Prosecutors have asked Massachusetts’ highest court to allow them to retry Karen Read for the murder of her Boston police officer boyfriend, arguing against a bid by the defense to have two of her three charges dropped.

Read is accused of deliberately running over her boyfriend, 45-year-old John O’Keefe, with her SUV and then leaving him to die outside a fellow officer’s home after a night of drinking during a blizzard in January 2022.

The 44-year-old financial analyst, who has maintained her innocence, was initially charged with murder, vehicular manslaughter while intoxicated, and leaving the scene of an accident resulting in death.

However, after a deadlocked jury failed to reach a unanimous decision earlier this year, the high-profile case ended in a mistrial.

A new trial was scheduled for January 2025.

Last month, Read’s defense team asked the Massachusetts Supreme Judicial Court to drop charges of second-degree murder and leaving the scene of an accident, arguing the jury was only deadlocked on the manslaughter charge but found her not guilty on the other two charges.

The Norfolk District Attorney’s Office had until Oct. 16 to file a response.

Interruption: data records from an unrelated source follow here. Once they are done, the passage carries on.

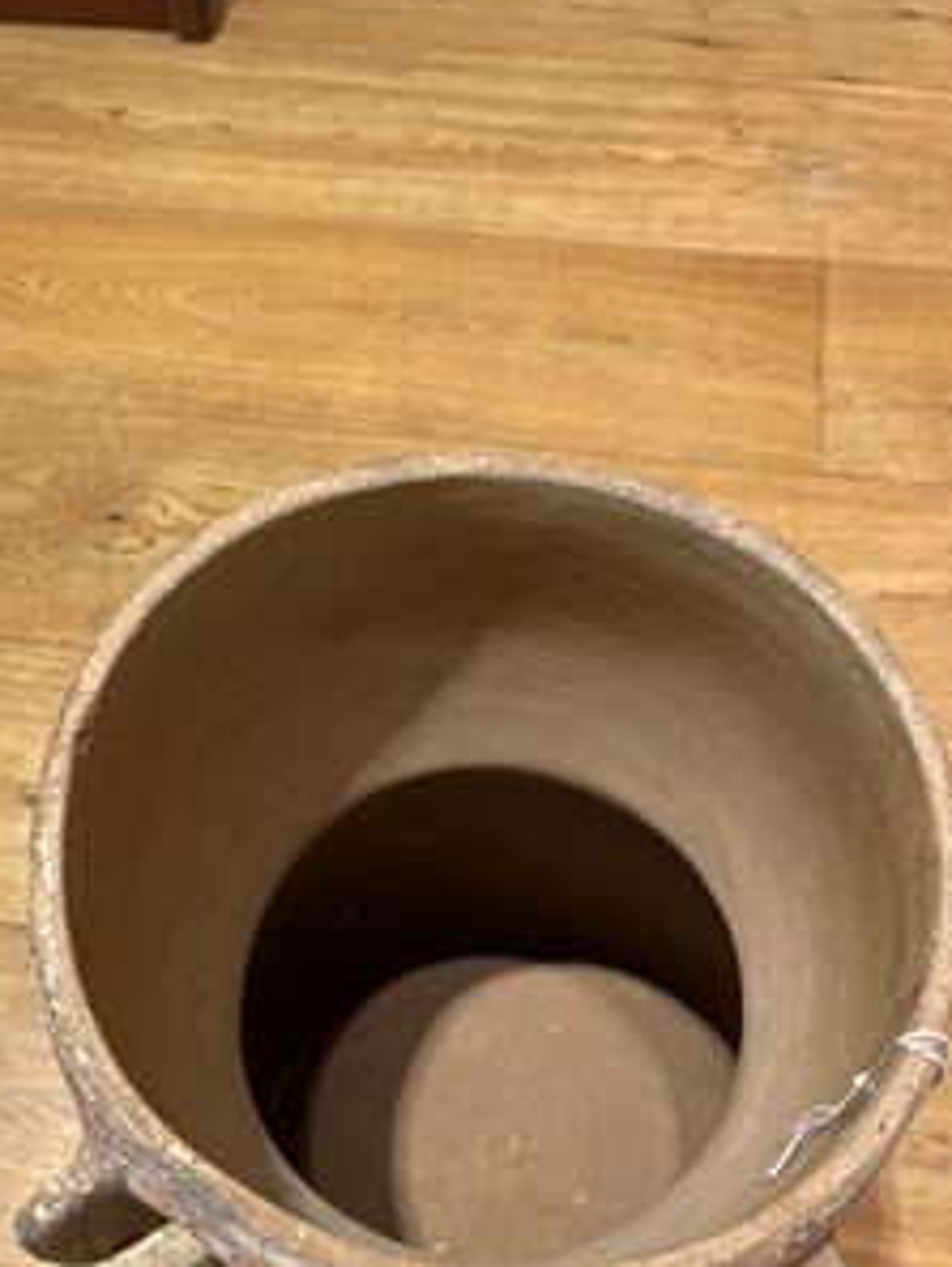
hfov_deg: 40.7
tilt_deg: -67.1
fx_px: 1282
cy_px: 828
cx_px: 427
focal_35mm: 35
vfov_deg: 51.8
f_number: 1.6
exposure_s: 1/100
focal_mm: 5.1
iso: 125
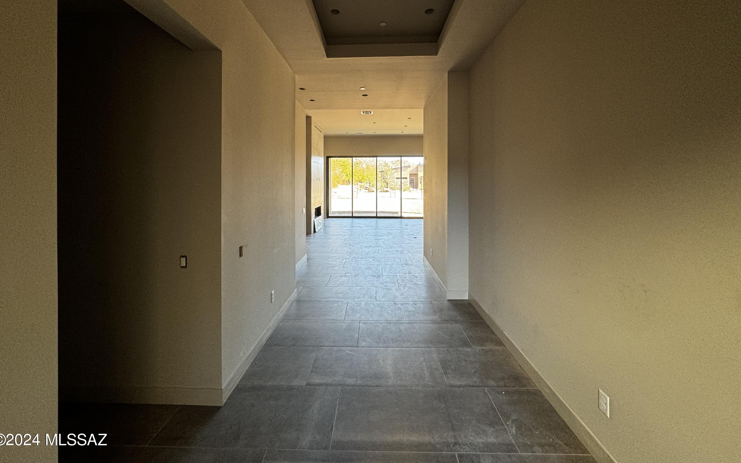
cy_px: 185
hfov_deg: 101.5
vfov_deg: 74.0
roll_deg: +0.4
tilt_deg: -0.9
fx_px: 303
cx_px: 367
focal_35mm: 15
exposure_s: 1/99
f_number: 2.2
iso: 125
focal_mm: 2.22
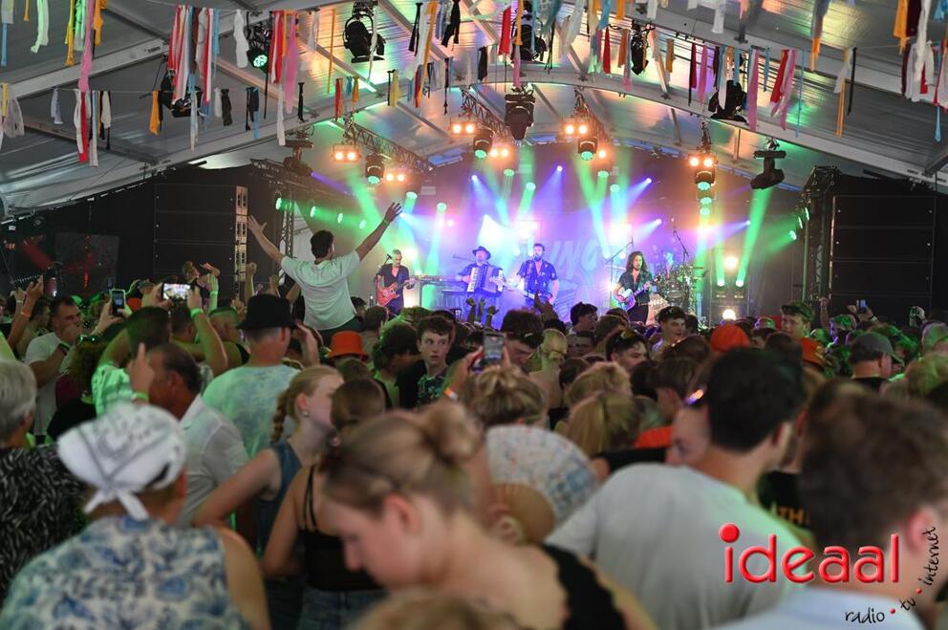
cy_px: 315
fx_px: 1263
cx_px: 474
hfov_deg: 41.2
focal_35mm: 48
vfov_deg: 28.0
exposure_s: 1/125
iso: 500
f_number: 2.8
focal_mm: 48
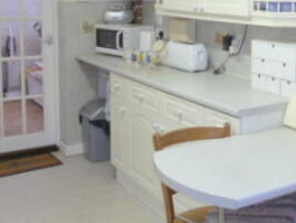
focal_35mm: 55
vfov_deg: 26.0
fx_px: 471
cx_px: 199
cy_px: 41
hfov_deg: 34.6
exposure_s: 1/10
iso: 100
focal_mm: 4.1
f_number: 3.3
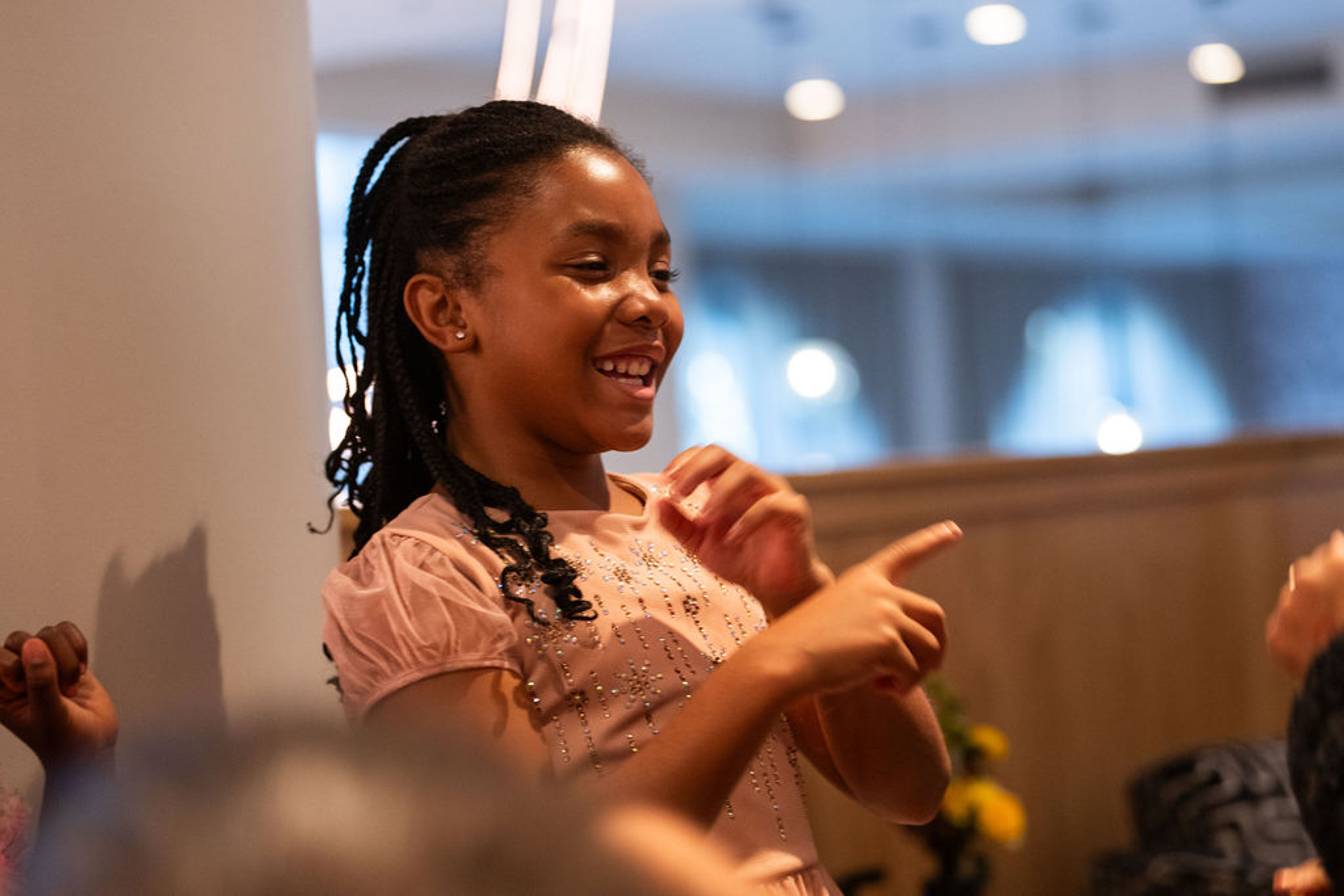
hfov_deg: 23.9
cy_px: 448
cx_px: 672
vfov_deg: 16.1
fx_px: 3174
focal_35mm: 85
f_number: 2.8
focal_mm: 85
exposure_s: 1/125
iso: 2000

In a brief filed late Wednesday night, prosecutors pushed back against claims that jurors had reached a verdict before the mistrial was declared.

“The jury gave no indication it had reached a unanimous verdict on any charge, and the defendant argued at the time against finding any such unanimity,” the Norfolk District Attorney’s Office wrote in the 77-page brief.

“There was no viable alternative to a mistrial,” prosecutors added, arguing Read “was not acquitted of any charge because the jury did not return, announce and affirm any open and public verdicts of acquittal.”

“That requirement is not a mere formalism, ministerial act or empty technicality,” they said. “It is a fundamental safeguard that ensures no juror’s position is mistaken, misrepresented or coerced by other jurors.”

Oral arguments from both sides will be heard Nov. 6.